Xu was eventually able to escape the gang, but the whereabouts of his cousin, 18-year-old Xu Laifu, who came to Dongguan with him, remain unknown. Police in Dongguan’s Zhongtang town are now investigating the case.
According to Xu, he and his cousin arrived at Dongguan’s Zhongtang at around 3pm on March 24 to look for work, and were soon approached by a man in black at his fifties who said he could introduce them to a job that paid 10,000 RMB/day.
Not exactly veterans of the job market, the Xus followed the man into a minivan.
The next day they were separated, and the younger Xu taken to Shenzhen, to a rented apartment in Yantian, where two unidentified men gave him some drugged coffee and then asked if wanted to join their car crash gang. When Xu declined, the two men broke his left arm with an iron rod.

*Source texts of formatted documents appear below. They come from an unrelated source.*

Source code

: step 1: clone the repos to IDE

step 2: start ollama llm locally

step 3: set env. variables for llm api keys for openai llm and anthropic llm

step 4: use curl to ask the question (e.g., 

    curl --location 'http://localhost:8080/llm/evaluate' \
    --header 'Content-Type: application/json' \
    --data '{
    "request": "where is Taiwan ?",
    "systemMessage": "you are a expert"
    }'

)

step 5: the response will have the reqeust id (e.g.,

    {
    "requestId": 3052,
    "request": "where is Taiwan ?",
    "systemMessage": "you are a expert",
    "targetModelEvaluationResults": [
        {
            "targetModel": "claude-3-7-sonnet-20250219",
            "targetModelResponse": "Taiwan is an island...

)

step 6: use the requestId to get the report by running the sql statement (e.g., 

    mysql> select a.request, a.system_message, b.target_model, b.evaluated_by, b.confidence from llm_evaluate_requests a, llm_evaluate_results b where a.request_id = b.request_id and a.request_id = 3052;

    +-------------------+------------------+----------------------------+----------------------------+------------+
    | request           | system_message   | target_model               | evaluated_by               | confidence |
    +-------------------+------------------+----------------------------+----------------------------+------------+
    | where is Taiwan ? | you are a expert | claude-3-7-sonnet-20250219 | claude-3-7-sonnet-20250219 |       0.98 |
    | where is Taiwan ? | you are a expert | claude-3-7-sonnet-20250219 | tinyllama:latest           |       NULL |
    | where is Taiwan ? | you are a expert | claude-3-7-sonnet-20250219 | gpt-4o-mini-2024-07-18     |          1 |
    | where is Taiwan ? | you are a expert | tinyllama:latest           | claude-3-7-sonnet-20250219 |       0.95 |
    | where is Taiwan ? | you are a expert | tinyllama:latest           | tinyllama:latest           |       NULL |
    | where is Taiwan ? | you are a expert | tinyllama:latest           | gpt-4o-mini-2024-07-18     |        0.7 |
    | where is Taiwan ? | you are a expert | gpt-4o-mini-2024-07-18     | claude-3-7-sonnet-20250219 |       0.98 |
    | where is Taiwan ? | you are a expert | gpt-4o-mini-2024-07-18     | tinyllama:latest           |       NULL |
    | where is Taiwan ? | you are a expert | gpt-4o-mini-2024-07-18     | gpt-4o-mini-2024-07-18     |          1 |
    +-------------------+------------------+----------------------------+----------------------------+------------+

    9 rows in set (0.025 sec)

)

The next evening, Xu was dropped off on the side of the road somewhere nearby and told to play along as the gang worked its fraud. He waited until the two men were each distracted on a phone call and then slipped away. After running hundreds of meters down the road with his broken arm, Xu got lucky when a taxi driver stopped and offered to take him to the bus station.
Xu managed to get home to Jiangxi for treatment, and returned to Zhongtang a week later with his relatives in tow, trying to find his elder cousin. They returned to the rented apartment where Xu had his arm broken and, finding that there were people inside, immediately called the police.
Except, without any evidence to charge them with, police set the men free.